David Reich

I know this is true also of several other laboratories in the world now.

And this huge jump in data, this sort of semi-exponential or even super-exponential jump in some cases, has made it possible to ask and answer questions.

So while they were only on the order of 10 genome sequences from humans in 2010, this year it's passed more than 20,000 reported sequences.

So there's several orders of magnitude increase.

And the questions we were able to ask in 2014 are just not the same as the ones we can ask today.

Thank you.

Thank you, Dorkesh.

Well, I think what's very interesting is that what we have data from now are modern humans, the sequences of people living today.

And we also have data from Neanderthals who are archaic humans who lived in Western Eurasia for the last couple of hundred thousand years.

And we have now sequences from many Neanderthals.

And we also have DNA from Denisovans.

Denisovans are archaic humans who were discovered from the DNA.

from a finger bone that was found in a cave in Siberia, not anticipated to be a new group of humans, but were sequenced.
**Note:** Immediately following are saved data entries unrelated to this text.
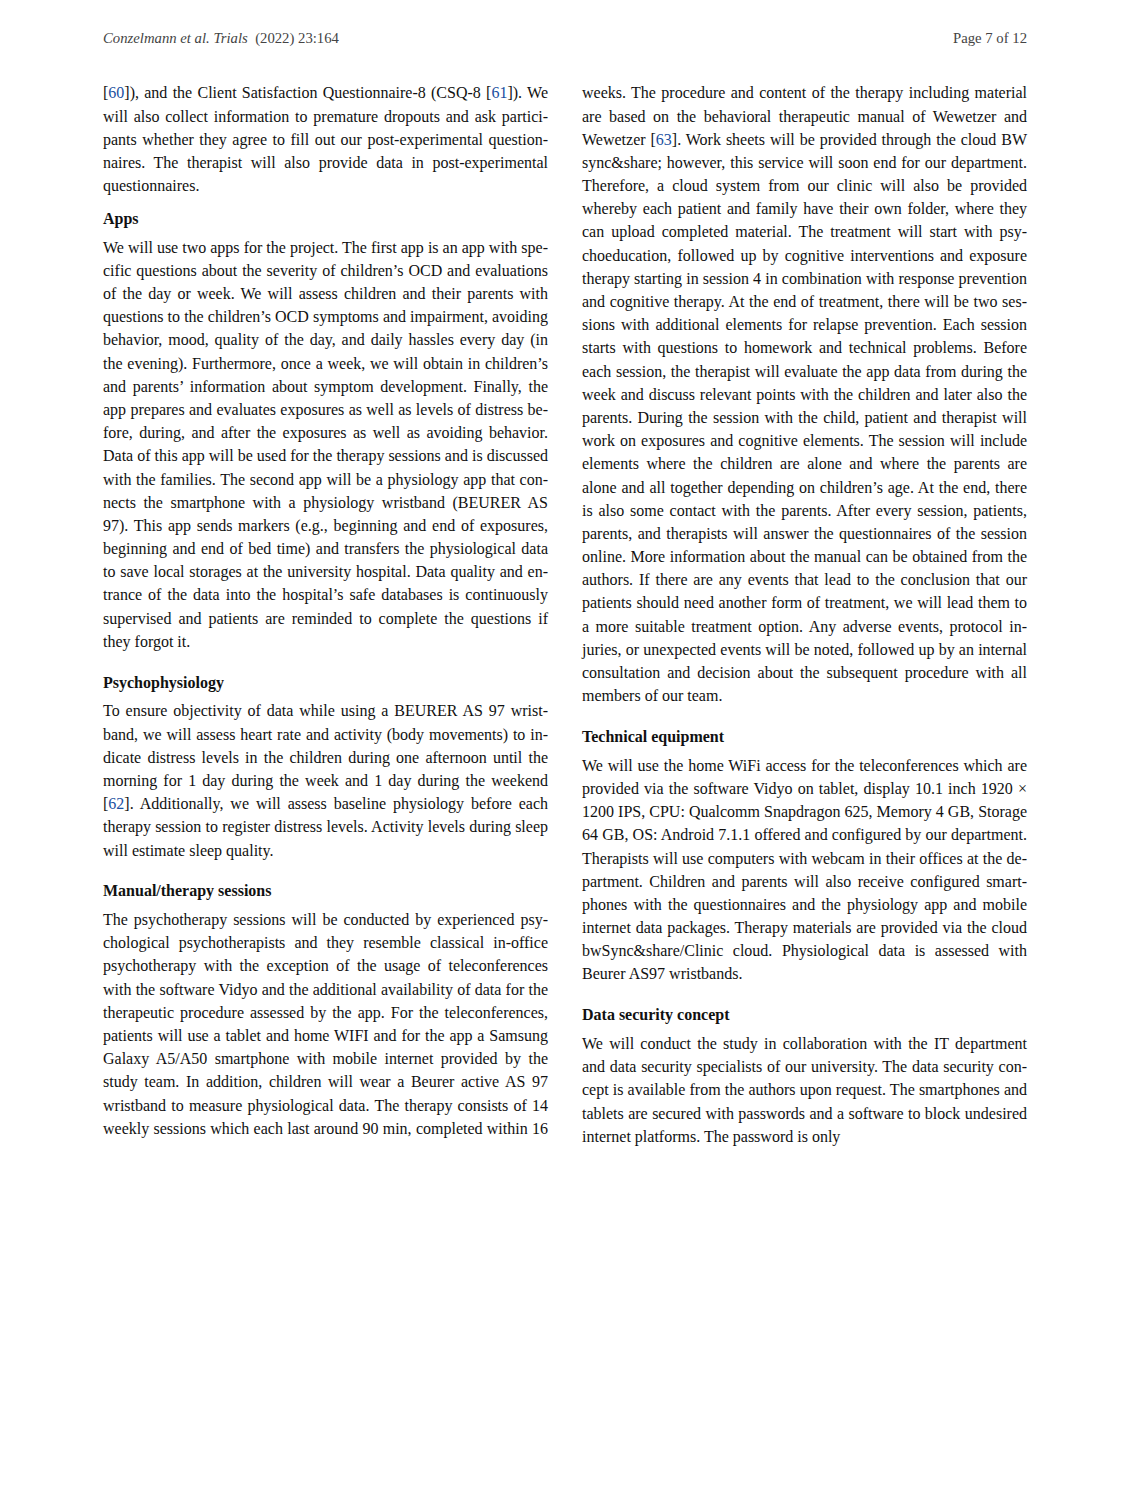Conzelmann et al. Trials (2022) 23:164
Page 7 of 12
[60]), and the Client Satisfaction Questionnaire-8 (CSQ-8 [61]). We will also collect information to premature dropouts and ask participants whether they agree to fill out our post-experimental questionnaires. The therapist will also provide data in post-experimental questionnaires.
Apps
We will use two apps for the project. The first app is an app with specific questions about the severity of children’s OCD and evaluations of the day or week. We will assess children and their parents with questions to the children’s OCD symptoms and impairment, avoiding behavior, mood, quality of the day, and daily hassles every day (in the evening). Furthermore, once a week, we will obtain in children’s and parents’ information about symptom development. Finally, the app prepares and evaluates exposures as well as levels of distress before, during, and after the exposures as well as avoiding behavior. Data of this app will be used for the therapy sessions and is discussed with the families. The second app will be a physiology app that connects the smartphone with a physiology wristband (BEURER AS 97). This app sends markers (e.g., beginning and end of exposures, beginning and end of bed time) and transfers the physiological data to save local storages at the university hospital. Data quality and entrance of the data into the hospital’s safe databases is continuously supervised and patients are reminded to complete the questions if they forgot it.
Psychophysiology
To ensure objectivity of data while using a BEURER AS 97 wristband, we will assess heart rate and activity (body movements) to indicate distress levels in the children during one afternoon until the morning for 1 day during the week and 1 day during the weekend [62]. Additionally, we will assess baseline physiology before each therapy session to register distress levels. Activity levels during sleep will estimate sleep quality.
Manual/therapy sessions
The psychotherapy sessions will be conducted by experienced psychological psychotherapists and they resemble classical in-office psychotherapy with the exception of the usage of teleconferences with the software Vidyo and the additional availability of data for the therapeutic procedure assessed by the app. For the teleconferences, patients will use a tablet and home WIFI and for the app a Samsung Galaxy A5/A50 smartphone with mobile internet provided by the study team. In addition, children will wear a Beurer active AS 97 wristband to measure physiological data. The therapy consists of 14 weekly sessions which each last around 90 min, completed within 16 weeks. The procedure and content of the therapy including material are based on the behavioral therapeutic manual of Wewetzer and Wewetzer [63]. Work sheets will be provided through the cloud BW sync&share; however, this service will soon end for our department. Therefore, a cloud system from our clinic will also be provided whereby each patient and family have their own folder, where they can upload completed material. The treatment will start with psychoeducation, followed up by cognitive interventions and exposure therapy starting in session 4 in combination with response prevention and cognitive therapy. At the end of treatment, there will be two sessions with additional elements for relapse prevention. Each session starts with questions to homework and technical problems. Before each session, the therapist will evaluate the app data from during the week and discuss relevant points with the children and later also the parents. During the session with the child, patient and therapist will work on exposures and cognitive elements. The session will include elements where the children are alone and where the parents are alone and all together depending on children’s age. At the end, there is also some contact with the parents. After every session, patients, parents, and therapists will answer the questionnaires of the session online. More information about the manual can be obtained from the authors. If there are any events that lead to the conclusion that our patients should need another form of treatment, we will lead them to a more suitable treatment option. Any adverse events, protocol injuries, or unexpected events will be noted, followed up by an internal consultation and decision about the subsequent procedure with all members of our team.
Technical equipment
We will use the home WiFi access for the teleconferences which are provided via the software Vidyo on tablet, display 10.1 inch 1920 × 1200 IPS, CPU: Qualcomm Snapdragon 625, Memory 4 GB, Storage 64 GB, OS: Android 7.1.1 offered and configured by our department. Therapists will use computers with webcam in their offices at the department. Children and parents will also receive configured smartphones with the questionnaires and the physiology app and mobile internet data packages. Therapy materials are provided via the cloud bwSync&share/Clinic cloud. Physiological data is assessed with Beurer AS97 wristbands.
Data security concept
We will conduct the study in collaboration with the IT department and data security specialists of our university. The data security concept is available from the authors upon request. The smartphones and tablets are secured with passwords and a software to block undesired internet platforms. The password is only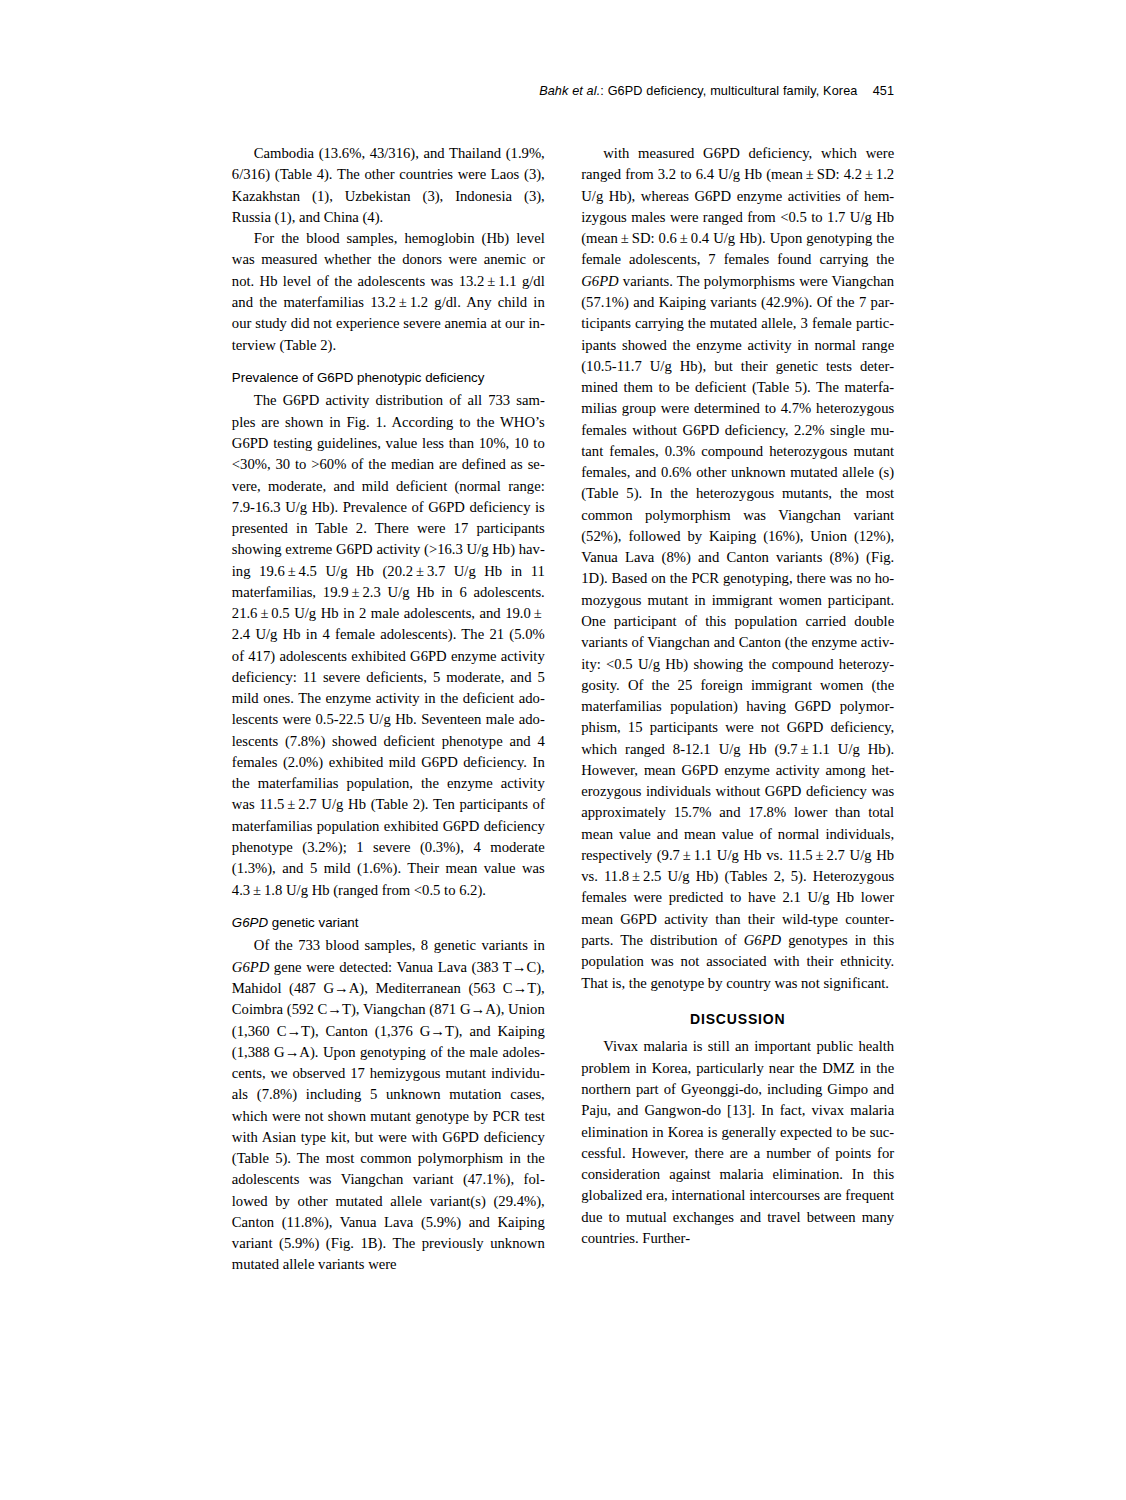Bahk et al.: G6PD deficiency, multicultural family, Korea451
Cambodia (13.6%, 43/316), and Thailand (1.9%, 6/316) (Table 4). The other countries were Laos (3), Kazakhstan (1), Uzbekistan (3), Indonesia (3), Russia (1), and China (4).
For the blood samples, hemoglobin (Hb) level was measured whether the donors were anemic or not. Hb level of the adolescents was 13.2 ± 1.1 g/dl and the materfamilias 13.2 ± 1.2 g/dl. Any child in our study did not experience severe anemia at our interview (Table 2).
Prevalence of G6PD phenotypic deficiency
The G6PD activity distribution of all 733 samples are shown in Fig. 1. According to the WHO’s G6PD testing guidelines, value less than 10%, 10 to <30%, 30 to >60% of the median are defined as severe, moderate, and mild deficient (normal range: 7.9-16.3 U/g Hb). Prevalence of G6PD deficiency is presented in Table 2. There were 17 participants showing extreme G6PD activity (>16.3 U/g Hb) having 19.6 ± 4.5 U/g Hb (20.2 ± 3.7 U/g Hb in 11 materfamilias, 19.9 ± 2.3 U/g Hb in 6 adolescents. 21.6 ± 0.5 U/g Hb in 2 male adolescents, and 19.0 ± 2.4 U/g Hb in 4 female adolescents). The 21 (5.0% of 417) adolescents exhibited G6PD enzyme activity deficiency: 11 severe deficients, 5 moderate, and 5 mild ones. The enzyme activity in the deficient adolescents were 0.5-22.5 U/g Hb. Seventeen male adolescents (7.8%) showed deficient phenotype and 4 females (2.0%) exhibited mild G6PD deficiency. In the materfamilias population, the enzyme activity was 11.5 ± 2.7 U/g Hb (Table 2). Ten participants of materfamilias population exhibited G6PD deficiency phenotype (3.2%); 1 severe (0.3%), 4 moderate (1.3%), and 5 mild (1.6%). Their mean value was 4.3 ± 1.8 U/g Hb (ranged from <0.5 to 6.2).
G6PD genetic variant
Of the 733 blood samples, 8 genetic variants in G6PD gene were detected: Vanua Lava (383 T→C), Mahidol (487 G→A), Mediterranean (563 C→T), Coimbra (592 C→T), Viangchan (871 G→A), Union (1,360 C→T), Canton (1,376 G→T), and Kaiping (1,388 G→A). Upon genotyping of the male adolescents, we observed 17 hemizygous mutant individuals (7.8%) including 5 unknown mutation cases, which were not shown mutant genotype by PCR test with Asian type kit, but were with G6PD deficiency (Table 5). The most common polymorphism in the adolescents was Viangchan variant (47.1%), followed by other mutated allele variant(s) (29.4%), Canton (11.8%), Vanua Lava (5.9%) and Kaiping variant (5.9%) (Fig. 1B). The previously unknown mutated allele variants were
with measured G6PD deficiency, which were ranged from 3.2 to 6.4 U/g Hb (mean ± SD: 4.2 ± 1.2 U/g Hb), whereas G6PD enzyme activities of hemizygous males were ranged from <0.5 to 1.7 U/g Hb (mean ± SD: 0.6 ± 0.4 U/g Hb). Upon genotyping the female adolescents, 7 females found carrying the G6PD variants. The polymorphisms were Viangchan (57.1%) and Kaiping variants (42.9%). Of the 7 participants carrying the mutated allele, 3 female participants showed the enzyme activity in normal range (10.5-11.7 U/g Hb), but their genetic tests determined them to be deficient (Table 5). The materfamilias group were determined to 4.7% heterozygous females without G6PD deficiency, 2.2% single mutant females, 0.3% compound heterozygous mutant females, and 0.6% other unknown mutated allele (s) (Table 5). In the heterozygous mutants, the most common polymorphism was Viangchan variant (52%), followed by Kaiping (16%), Union (12%), Vanua Lava (8%) and Canton variants (8%) (Fig. 1D). Based on the PCR genotyping, there was no homozygous mutant in immigrant women participant. One participant of this population carried double variants of Viangchan and Canton (the enzyme activity: <0.5 U/g Hb) showing the compound heterozygosity. Of the 25 foreign immigrant women (the materfamilias population) having G6PD polymorphism, 15 participants were not G6PD deficiency, which ranged 8-12.1 U/g Hb (9.7 ± 1.1 U/g Hb). However, mean G6PD enzyme activity among heterozygous individuals without G6PD deficiency was approximately 15.7% and 17.8% lower than total mean value and mean value of normal individuals, respectively (9.7 ± 1.1 U/g Hb vs. 11.5 ± 2.7 U/g Hb vs. 11.8 ± 2.5 U/g Hb) (Tables 2, 5). Heterozygous females were predicted to have 2.1 U/g Hb lower mean G6PD activity than their wild-type counterparts. The distribution of G6PD genotypes in this population was not associated with their ethnicity. That is, the genotype by country was not significant.
DISCUSSION
Vivax malaria is still an important public health problem in Korea, particularly near the DMZ in the northern part of Gyeonggi-do, including Gimpo and Paju, and Gangwon-do [13]. In fact, vivax malaria elimination in Korea is generally expected to be successful. However, there are a number of points for consideration against malaria elimination. In this globalized era, international intercourses are frequent due to mutual exchanges and travel between many countries. Further-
So we have DNA from these different sources plus bits of DNA from these sources mixed into modern populations.

And based on this, in the last 10 years or 14 years, we collectively have been piecing together an understanding of how

modern humans are related to our closest relatives who are now no longer with us in unmixed form, the Neanderthals, Denisovans, and maybe others who are no longer, not yet sampled.

And the model that we have is really a model based on accretion.

So we start with the modern humans and then we add the Neanderthals once we obtain that sequence and we add the Denisovans.

And then the model doesn't quite fit and we add...

other mixture events to make the model fit.